Rural Broadband to Replace POTS As Beneficiary of US Gov't Subsidies 208
IDG reports that "The U.S. Federal Communications Commission has voted to overhaul a decades-old system of telephone subsidies in rural areas, with the funding refocused on broadband deployment. The FCC's vote Thursday would transition the Universal Service Fund's (USF's) high-cost program, now subsidizing voice service, to a new Connect America Fund focused on broadband deployment to areas that don't yet have service. The FCC will cap the broadband fund at $4.5 billion a year, the current budget of the USF high-cost program, funded by a tax on telephone bills." That cap, says Reuters, is "the first budget constraint ever imposed on the program."
Re:Make broadband a tariffed, regulated utility (Score:4, Funny)
I live in the countryside well outside a small city (population about 100,000 including surrounding countryside), and have 100/10 internet.

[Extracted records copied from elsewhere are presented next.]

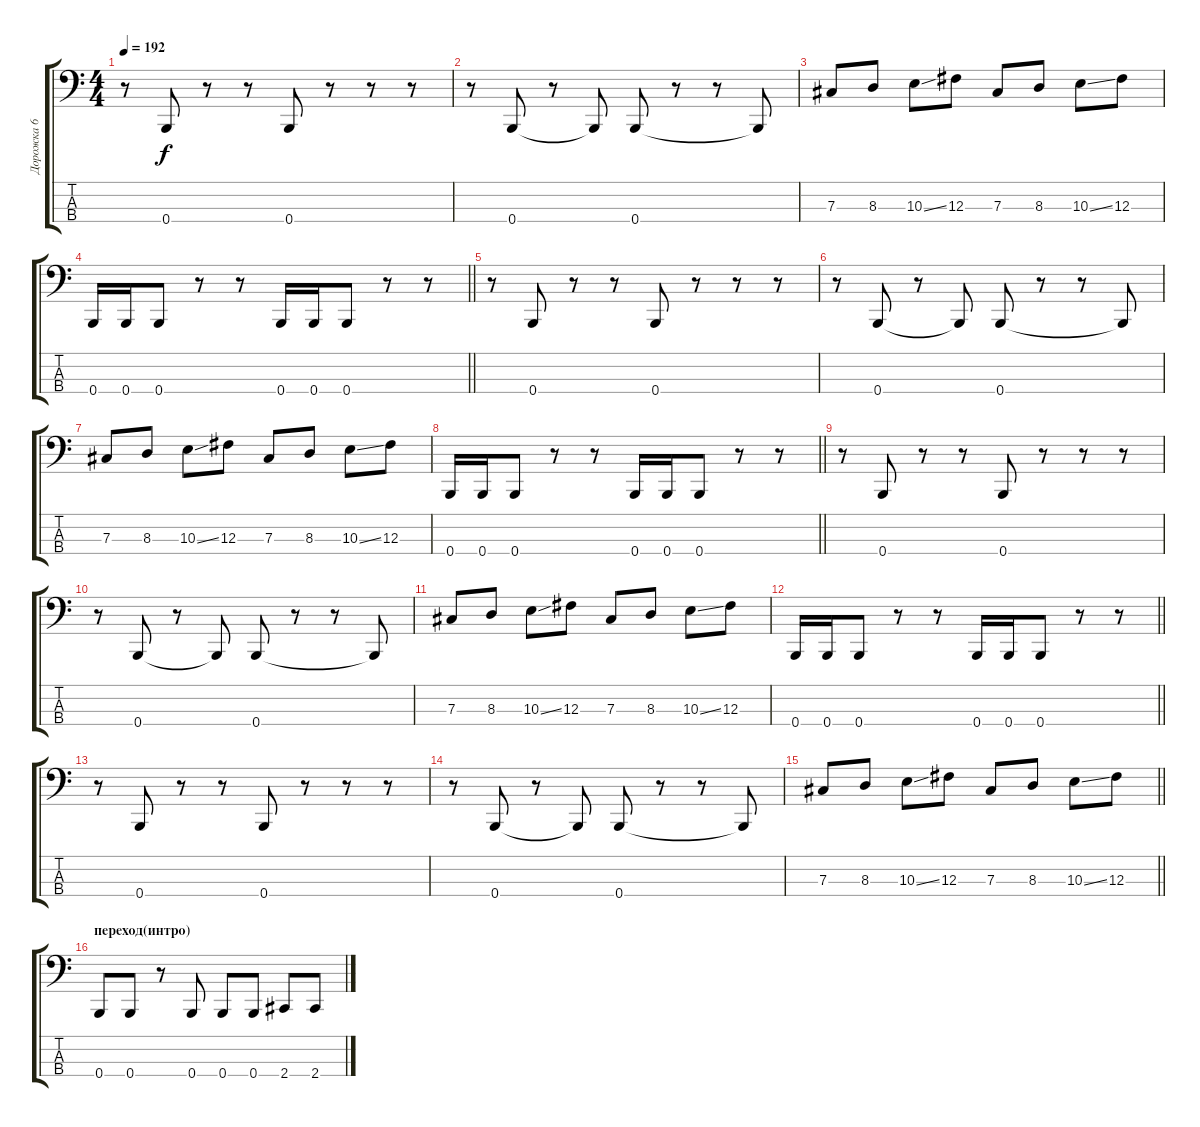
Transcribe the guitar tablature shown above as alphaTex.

\track ("Дорожка 6" "Дорожка 6") {instrument electricbassfinger}
\staff {score tabs}
\tuning (E2 B1 Gb1 B0) {hide}
\ts (4 4)
\tempo 192
\clef f4
\ks c
r.8{dy f} 0.4.8 r.8 r.8 0.4.8 r.8 r.8 r.8 |
r.8 0.4.8 r.8 0.4{t}.8 0.4.8 r.8 r.8 0.4{t}.8 |
7.3.8 8.3.8 10.3{ss}.8 12.3.8 7.3.8 8.3.8 10.3{ss}.8 12.3.8 |
\barLineRight lightlight
0.4.16 0.4.16 0.4.8 r.8 r.8 0.4.16 0.4.16 0.4.8 r.8 r.8 |
r.8 0.4.8 r.8 r.8 0.4.8 r.8 r.8 r.8 |
r.8 0.4.8 r.8 0.4{t}.8 0.4.8 r.8 r.8 0.4{t}.8 |
7.3.8 8.3.8 10.3{ss}.8 12.3.8 7.3.8 8.3.8 10.3{ss}.8 12.3.8 |
\barLineRight lightlight
0.4.16 0.4.16 0.4.8 r.8 r.8 0.4.16 0.4.16 0.4.8 r.8 r.8 |
r.8 0.4.8 r.8 r.8 0.4.8 r.8 r.8 r.8 |
r.8 0.4.8 r.8 0.4{t}.8 0.4.8 r.8 r.8 0.4{t}.8 |
7.3.8 8.3.8 10.3{ss}.8 12.3.8 7.3.8 8.3.8 10.3{ss}.8 12.3.8 |
\barLineRight lightlight
0.4.16 0.4.16 0.4.8 r.8 r.8 0.4.16 0.4.16 0.4.8 r.8 r.8 |
r.8 0.4.8 r.8 r.8 0.4.8 r.8 r.8 r.8 |
r.8 0.4.8 r.8 0.4{t}.8 0.4.8 r.8 r.8 0.4{t}.8 |
\barLineRight lightlight
7.3.8 8.3.8 10.3{ss}.8 12.3.8 7.3.8 8.3.8 10.3{ss}.8 12.3.8 |
\section ("" "переход(интро)")
0.4.8 0.4.8 r.8 0.4.8 0.4.8 0.4.8 2.4.8 2.4.8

This internet service costs me 43euro per month from the regulated local monopoly.
So the solution is to get the Europeans to subsidize US broadband? Sounds good to me!
Re:Natural monopoly is a myth (Score:4, Funny)
Just read a fair bit of that article.
Author must be a migrant worker--he's supremely skilled at picking cherries.
Re:One new car (Score:4, Funny)
Then the problem is that your grandparents aren't willing to pay for internet service which is more than just "parts and labor".